I am not filibustering. I am emphasising this point to the Minister because I want to hear from him what the logic is in distinguishing between those cases and saying one may be tried by a jury alone and the other must be tried by a judge because it is only defamation. Defamation by its very nature, I would say to the Minister, is in many cases the allegation of wrongdoing by an individual. If the question on whether that wrongdoing did or did not occur merits a jury trial depending on whether the plaintiff is the victim, we have a slightly Alice-in-Wonderland approach if we say that, yes, if the victim had sued, a jury would have to decide this if the plaintiff wanted it but, because it is defamation and the exact same issue is at the heart of the case, a jury cannot be given to a party to the defamation case. This would be the case even though, in effect, at the bottom of either of those situations is the determination of the truth or falsehood of an assault, a malicious falsehood, a sexual assault on some person or whatever.

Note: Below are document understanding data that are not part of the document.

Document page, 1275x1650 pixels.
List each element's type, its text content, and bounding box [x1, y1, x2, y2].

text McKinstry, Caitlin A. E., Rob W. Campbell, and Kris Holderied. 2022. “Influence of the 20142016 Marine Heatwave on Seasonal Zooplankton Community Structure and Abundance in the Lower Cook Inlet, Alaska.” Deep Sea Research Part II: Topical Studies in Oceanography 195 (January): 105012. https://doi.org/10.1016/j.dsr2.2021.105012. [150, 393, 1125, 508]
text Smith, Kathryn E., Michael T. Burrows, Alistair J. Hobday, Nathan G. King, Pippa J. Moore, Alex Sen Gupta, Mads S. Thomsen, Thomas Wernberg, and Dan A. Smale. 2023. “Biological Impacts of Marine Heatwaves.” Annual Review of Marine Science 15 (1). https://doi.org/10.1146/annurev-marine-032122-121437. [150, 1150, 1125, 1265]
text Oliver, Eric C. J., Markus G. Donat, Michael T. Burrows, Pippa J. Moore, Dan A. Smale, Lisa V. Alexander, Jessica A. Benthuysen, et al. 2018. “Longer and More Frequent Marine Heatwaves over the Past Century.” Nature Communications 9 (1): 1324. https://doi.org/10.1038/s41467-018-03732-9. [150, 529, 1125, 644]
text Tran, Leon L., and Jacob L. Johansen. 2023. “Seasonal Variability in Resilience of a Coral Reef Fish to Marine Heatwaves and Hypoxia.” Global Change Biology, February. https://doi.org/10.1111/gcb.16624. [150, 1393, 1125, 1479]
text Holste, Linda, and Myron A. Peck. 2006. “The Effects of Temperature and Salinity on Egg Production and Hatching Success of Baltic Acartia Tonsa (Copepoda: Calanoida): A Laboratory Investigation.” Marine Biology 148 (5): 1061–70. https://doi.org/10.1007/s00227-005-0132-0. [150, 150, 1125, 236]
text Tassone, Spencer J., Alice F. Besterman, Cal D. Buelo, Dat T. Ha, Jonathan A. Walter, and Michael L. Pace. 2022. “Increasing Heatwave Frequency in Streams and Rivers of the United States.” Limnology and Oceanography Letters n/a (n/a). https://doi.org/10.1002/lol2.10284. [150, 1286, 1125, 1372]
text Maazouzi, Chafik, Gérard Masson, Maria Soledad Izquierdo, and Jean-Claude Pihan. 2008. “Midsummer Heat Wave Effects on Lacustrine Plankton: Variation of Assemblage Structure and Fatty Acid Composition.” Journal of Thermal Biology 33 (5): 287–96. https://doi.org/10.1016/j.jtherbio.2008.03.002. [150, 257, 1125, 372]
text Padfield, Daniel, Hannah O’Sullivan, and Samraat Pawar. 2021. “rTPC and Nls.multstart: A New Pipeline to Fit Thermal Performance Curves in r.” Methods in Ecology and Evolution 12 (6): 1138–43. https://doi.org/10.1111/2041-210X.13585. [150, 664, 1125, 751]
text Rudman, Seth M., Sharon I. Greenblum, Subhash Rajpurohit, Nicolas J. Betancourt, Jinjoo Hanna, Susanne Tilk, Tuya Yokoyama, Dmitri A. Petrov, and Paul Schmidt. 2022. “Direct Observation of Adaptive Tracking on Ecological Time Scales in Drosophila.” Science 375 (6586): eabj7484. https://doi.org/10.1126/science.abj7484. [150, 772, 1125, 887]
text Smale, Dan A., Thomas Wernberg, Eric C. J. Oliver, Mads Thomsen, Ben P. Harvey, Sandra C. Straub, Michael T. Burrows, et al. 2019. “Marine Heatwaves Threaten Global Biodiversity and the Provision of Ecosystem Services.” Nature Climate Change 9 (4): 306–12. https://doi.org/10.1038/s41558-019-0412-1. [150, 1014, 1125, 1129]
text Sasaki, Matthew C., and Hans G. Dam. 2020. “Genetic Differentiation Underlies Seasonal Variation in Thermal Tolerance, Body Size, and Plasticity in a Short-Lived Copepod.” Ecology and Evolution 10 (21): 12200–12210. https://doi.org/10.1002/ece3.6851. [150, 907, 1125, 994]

We are walking towards a situation where what I am saying is not fanciful. There will be cases where a well-known football star is alleged to have raped a woman or raped a young man or whatever. There will be cases. If the case is brought by the woman or young man in question, they would be entitled to have a jury determine it. On the other hand, if somebody honestly says that the incident as would be described by the victim took place, no jury would be involved. No matter who is involved or how important, controversial or consequential a decision on the defamation is made, no jury would be involved.

I have made the point. I do not want to be accused of filibustering but I think I have made the point. How can malicious falsehood deserve jury trial? How can assault by a garda entitle the plaintiff to jury trial? How can sexual assault of the kind I mentioned earlier, involving an MMA artist, give rise to an entitlement to jury trial but anyone who says that happened is exposed to a trial where all the facts and witnesses are the same but, because it fits into the bracket of defamation, the consequences are being believed or disbelieved, and the verdict, damages and all the rest of it are identical? I want to hear the logic that lies behind that.